While rare, suicide can be the result of online harassment. In 2003, Ryan Halligan, a 13-year-old middle school student in Vermont, killed himself after he was bullied online.

"The kids said, 'You know, you're finally going to stop complaining,' and my son [said], 'Yes, tonight's the night, I'm going to do it. You'll read about it in the papers tomorrow,' " John Halligan, Ryan's father, said to CNN in 2005. "And the kids said, 'It's about f'ing time.' "

Cyberbullying evolves, challenges hard to tackle

While a decade ago, cyberbullying primarily affected youths between age 11 and 15, the number of children facing harassment through a digital device is growing.

"We are seeing cyberbullying happening at broader age ranges and for longer periods of time," said Parry Aftab, who started the group Wired Safety, one of the first advocacy organizations to address online abuses in the mid-1990s. "It's exploding."

Even second-graders use innocent social networking sites such as Webkinz -- where children can purchase cyberpets and chat with each other online -- as a bullying tool, she says. For example, Aftab has heard about children threatening to post mean comments in a chatroom or steal the other child's account information.

Susan McVeigh, a spokeswoman at WebKinz, says bullying can occasionally occur on the site, but the company monitors the chat rooms carefully.

"When you get thousands of kids, the first thing they want to do is push the boundaries," she said . "It's the site's responsibility to push back and say that's not in the spirit of the site."

States and schools are responding to the problem, but there is a long way to go, because the new technology continues to reach children daily, cyberbully experts say. In August, schools and police in West Bridgewater, Massachusetts, set up a text tip line so students can report cyberbullying incidences, according to CNN affiliate WHDH. In 2007, Arkansas passed a law that allowed school officials to take action against cyberbullies who commit acts off school property.

Some advocacy groups say they are concerned about what happens when the cases enter the courts.

"The legal system is going to do some scrambling to catch up with what new technologies do to make it possible," says Andrea Press, a sociology professor at the University of Virginia who came out with the book "The New Media Environment."

Private companies are taking action, too. Facebook, the largest social networking site, with more than 500 million members, says it is also aggressively trying to curb cyberbullying, using pop-up warnings and canceling the accounts of people who cyberbully or use hate speech.

"For us, the experience on the site is the core," said Joe Sullivan, chief security officer at Facebook. "We want to protect and improve, and something like this is repulsive."
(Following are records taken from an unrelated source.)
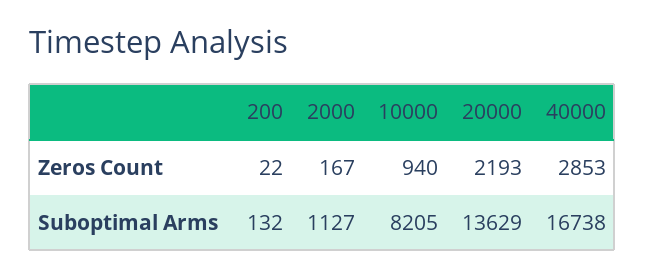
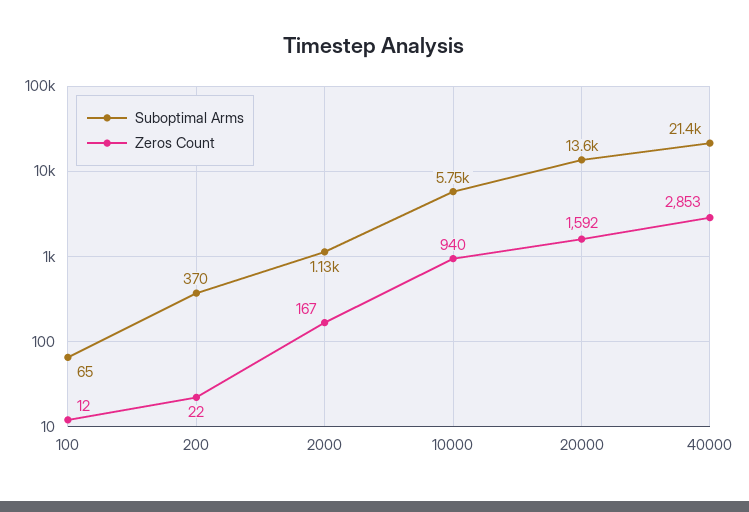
Zeros Count, 20000: 2193 -> 1592
Suboptimal Arms, 200: 132 -> 370
Suboptimal Arms, 10000: 8205 -> 5750
Suboptimal Arms, 40000: 16738 -> 21400
Suboptimal Arms, 100: none -> 65
Zeros Count, 100: none -> 12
Despite the laws and policies that address cyberbullying, some experts say children need to take action among their friends. Many children are afraid to come forward in fear of retaliation. Also, teens may stay quiet because they believe they "need to learn to deal with it," according to a psychological study from the University of California, Los Angeles, in 2008.

Until a few weeks ago, Jason's mother was unaware that students attacked her son online.

"It's just hard in general, because I feel like my hands are tied," she said. "I don't know what to do. I don't want anyone to retaliate against him. I don't want him to get into trouble."

As Jason started eighth grade this year, the cyberbullying has subsided, probably because the kids found someone new to pick on, he says.

"Before all this happened, I would try to change myself," he said. "Now I see that I like myself and I enjoy myself, and I think that if they don't like me, they don't appreciate me, then I'm strong enough to say I don't need to talk to that person."